» THE TASK
Find the lines below that contain the string "What". Copy each one.

» DATA UNDER STUDY
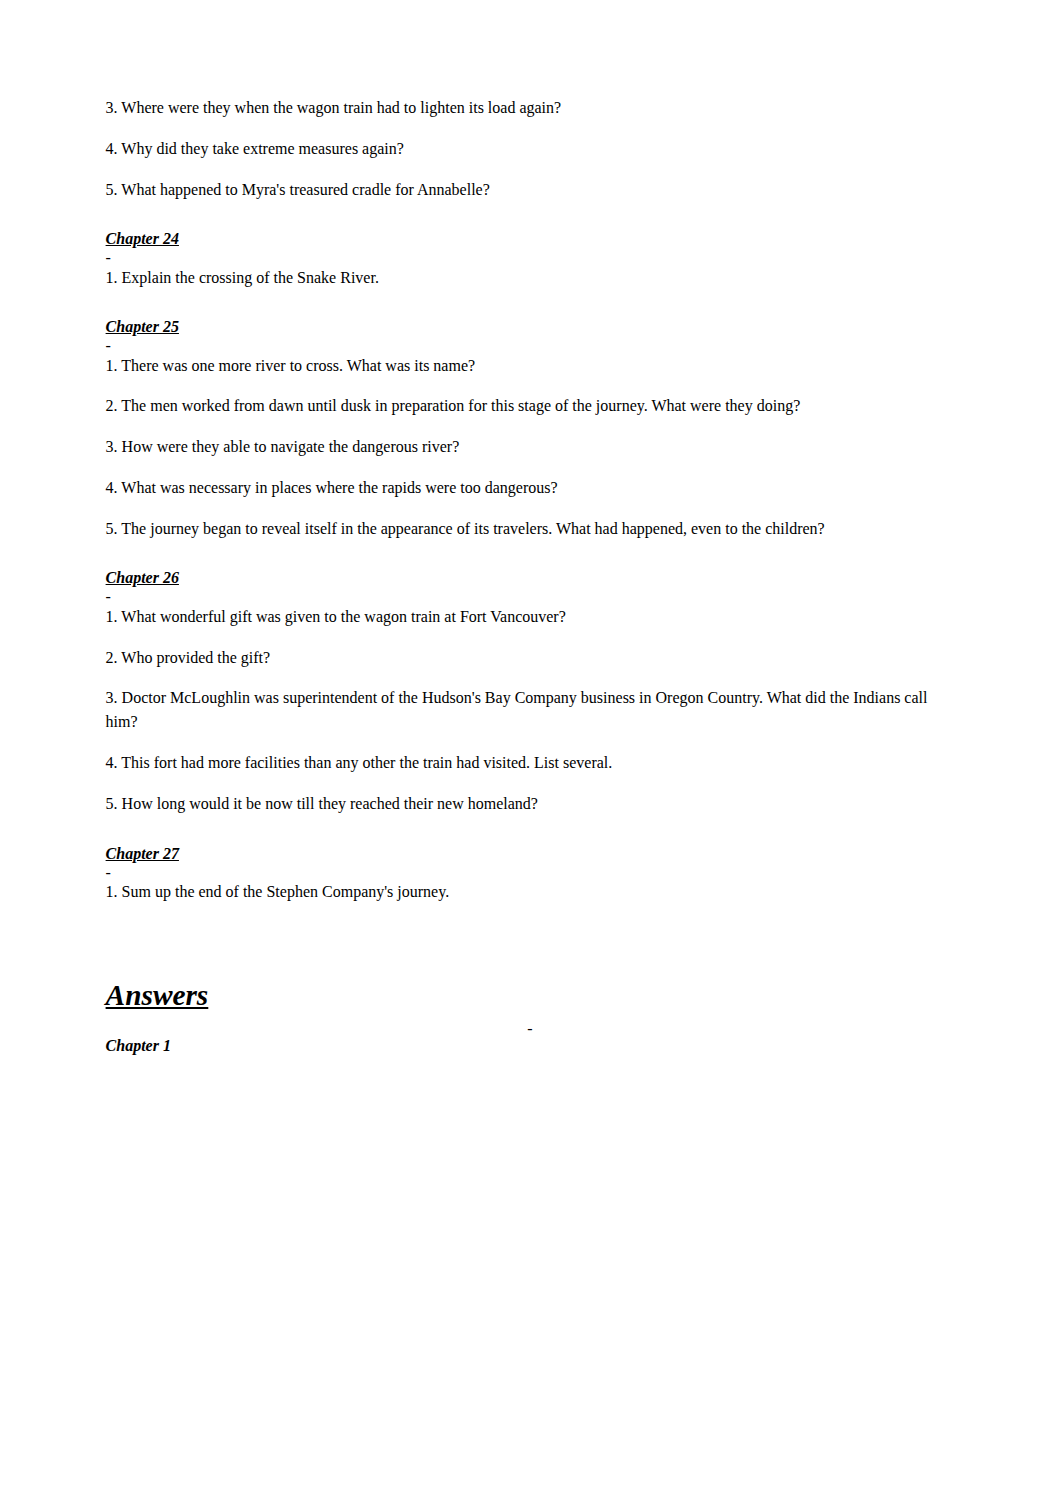3. Where were they when the wagon train had to lighten its load again?
4. Why did they take extreme measures again?
5. What happened to Myra's treasured cradle for Annabelle?
Chapter 24
-
1. Explain the crossing of the Snake River.
Chapter 25
-
1. There was one more river to cross. What was its name?
2. The men worked from dawn until dusk in preparation for this stage of the journey. What were they doing?
3. How were they able to navigate the dangerous river?
4. What was necessary in places where the rapids were too dangerous?
5. The journey began to reveal itself in the appearance of its travelers. What had happened, even to the children?
Chapter 26
-
1. What wonderful gift was given to the wagon train at Fort Vancouver?
2. Who provided the gift?
3. Doctor McLoughlin was superintendent of the Hudson's Bay Company business in Oregon Country. What did the Indians call him?
4. This fort had more facilities than any other the train had visited. List several.
5. How long would it be now till they reached their new homeland?
Chapter 27
-
1. Sum up the end of the Stephen Company's journey.
Answers
-
Chapter 1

» RESULT FOR THIS EXERCISE
5. What happened to Myra's treasured cradle for Annabelle?
1. There was one more river to cross. What was its name?
2. The men worked from dawn until dusk in preparation for this stage of the journey. What were they doing?
4. What was necessary in places where the rapids were too dangerous?
5. The journey began to reveal itself in the appearance of its travelers. What had happened, even to the children?
1. What wonderful gift was given to the wagon train at Fort Vancouver?
3. Doctor McLoughlin was superintendent of the Hudson's Bay Company business in Oregon Country. What did the Indians call him?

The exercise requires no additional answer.